Before we assess a contractor vs deemed worker, icare sets out several factors that determine the form of employment as follows:
A contractor is likely to:
- engaged to carry out particular task using their own skill and judgment
- employ others, delegate or sub-let work to others
- paid on the basis of a quotation for a service
- supplies their own equipment, tools and materials
- conducts business or an independent business in their own name or under a business or firm name. Having an ABN does not indicate a person’s employment status.
A worker is likely to:
- be directed by the employer regarding work to be performed and the time and manner in which it is to be performed
- be required to y carry out the work
- be paid on a time basis
- have equipment, tools and materials supplied by the employer
- works exclusively for a single employer
- be affected by PAYG tax arrangements.
NSW Workers Compensation Commission makes a precedent case and finds reality TV contestant on contract for Chanel 7 Network to be a Deemed Worker.
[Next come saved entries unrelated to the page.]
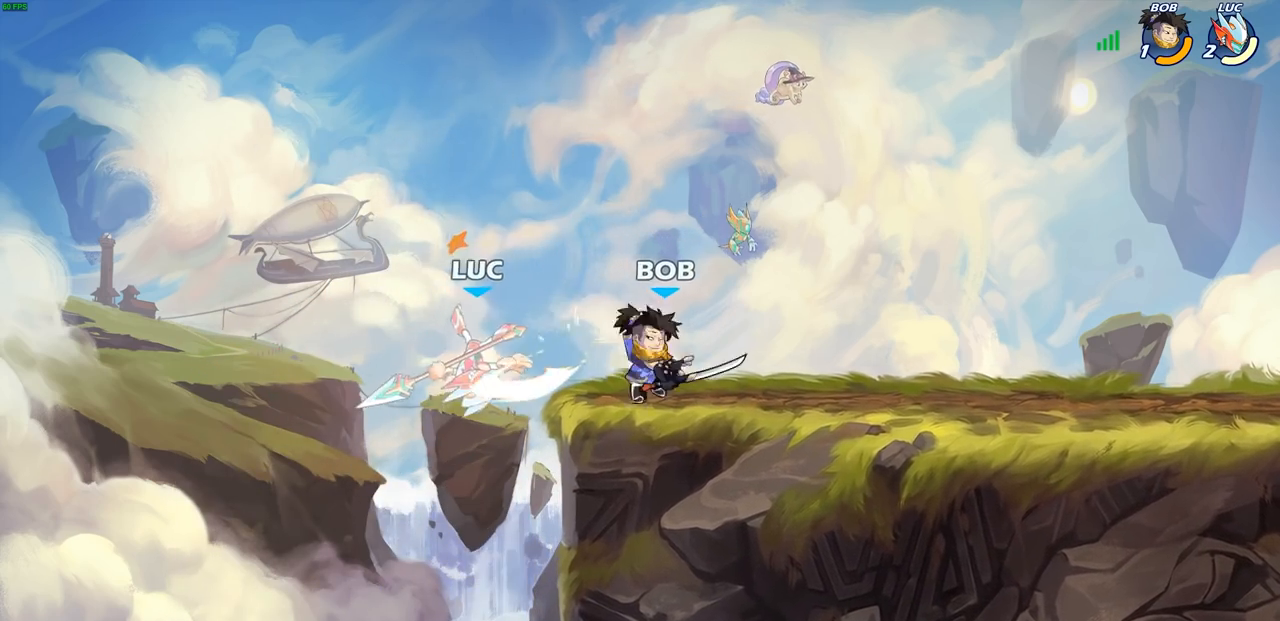
{"buttons": [], "left_stick": "right", "right_stick": "center", "events": [[117, "left_stick", "down-right"], [433, "left_stick", "right"]]}
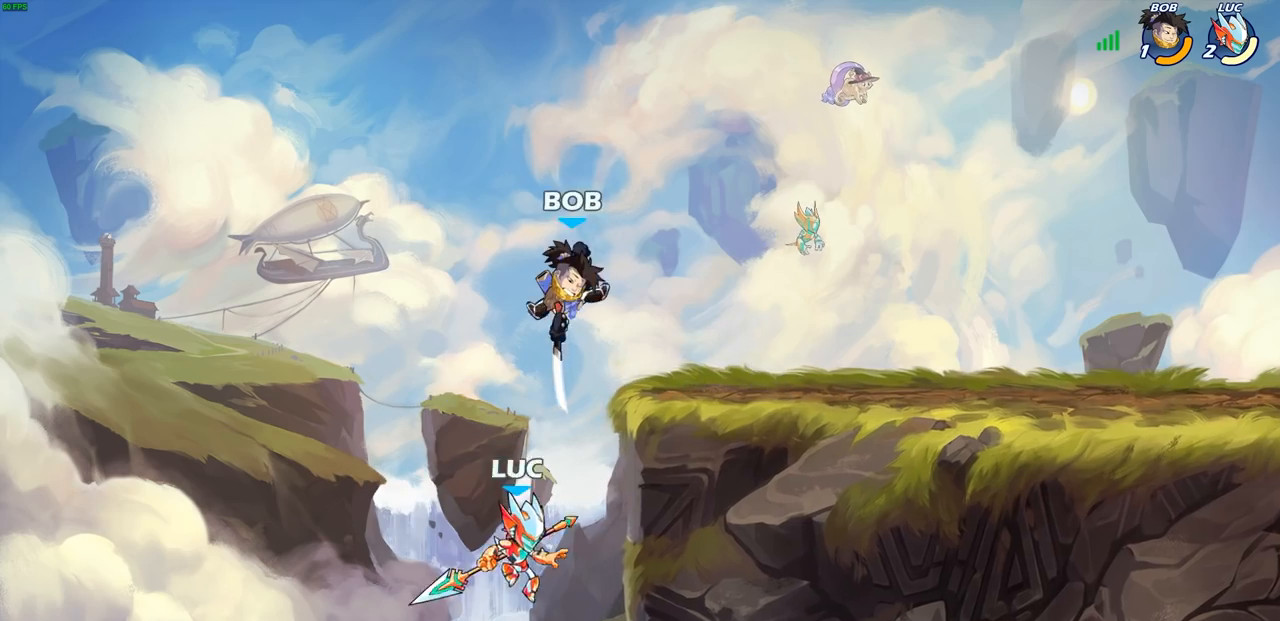
{"buttons": ["CROSS"], "left_stick": "up-left", "right_stick": "center", "events": [[367, "left_stick", "up-left"], [500, "CROSS", "down"]]}
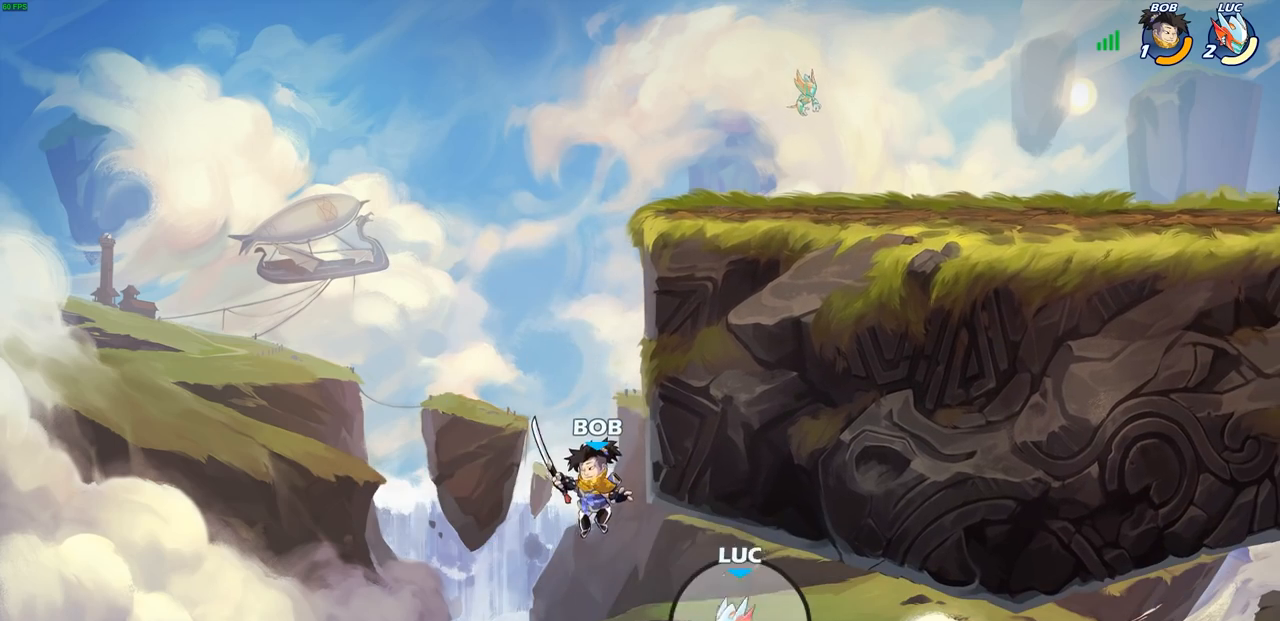
{"buttons": ["R2"], "left_stick": "up", "right_stick": "center", "events": [[250, "CROSS", "up"], [333, "left_stick", "up"], [417, "R2", "down"]]}
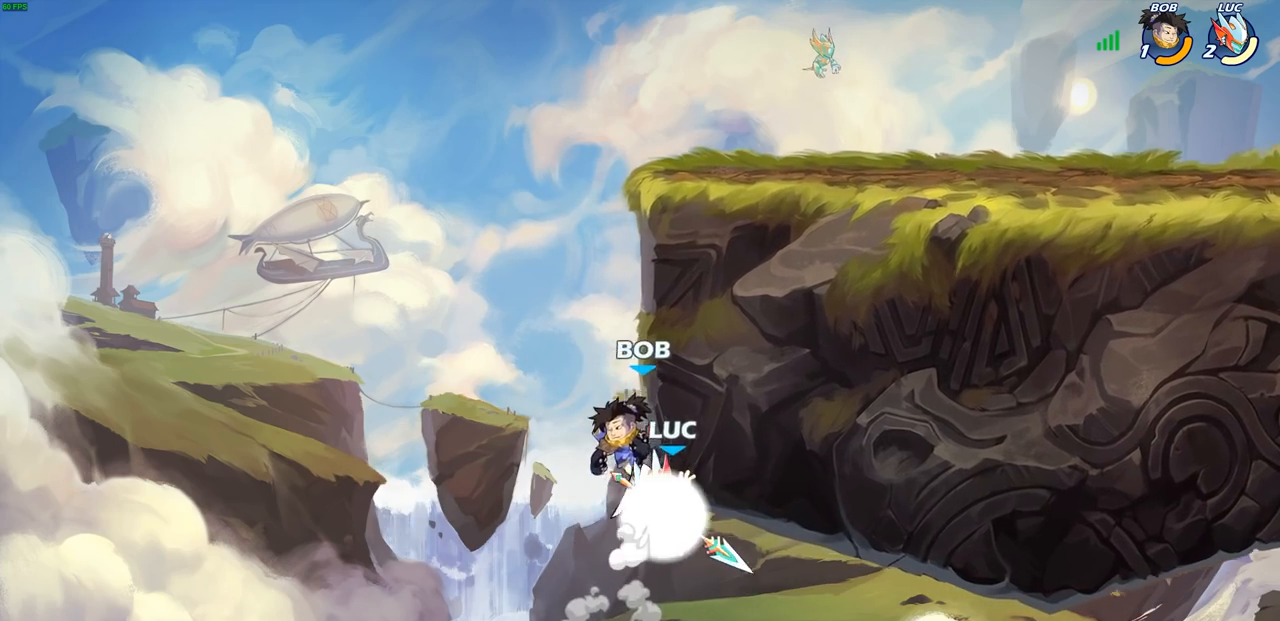
{"buttons": [], "left_stick": "up-left", "right_stick": "center"}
A contestant on the reality TV show “House Rules” on Chanel 7 was paid $500 each week including allowance for filming and undergoing renovations.
During production, the contestant was isolated and an encouragement of bullying by co-competitor was aired as well as production crew. As a result the contestant sustained bullying, adjustment disorder, anxiety , depression and post traumatic stress causing significant psychological and psychiatric injuries.
Whether the contestant was an independent contractor as she had no skill in renovations, but rather was she providing a service to channel Seven by being on the show?
Despite the reality TV signing a contract with Chanel Seven that she was a participate and was not a form an employment that did not create an employer/employee relationship, Arbitrator Cameron Burge stated “ The respondent derived benefit from the Applicant giving her time and engaging in home renovations for the television show and without the contestants, the productions would not take place and that the relationship was an employee/ employer relationship”.
Simply providing a service does not necessarily make you a contractor, it is rather the service and the variables that could differentiate whether you can make a workers compensation claim or not. A person may have been hired as a contractor and be a contractor for tax purposes, but still be a worker for workers insurance purposes. The status for tax purposes has no direct relationship to that person’s status as a worker for workers insurance purposes. A person therefore may be able to claim workers compensations for injuries sustained whilst at work.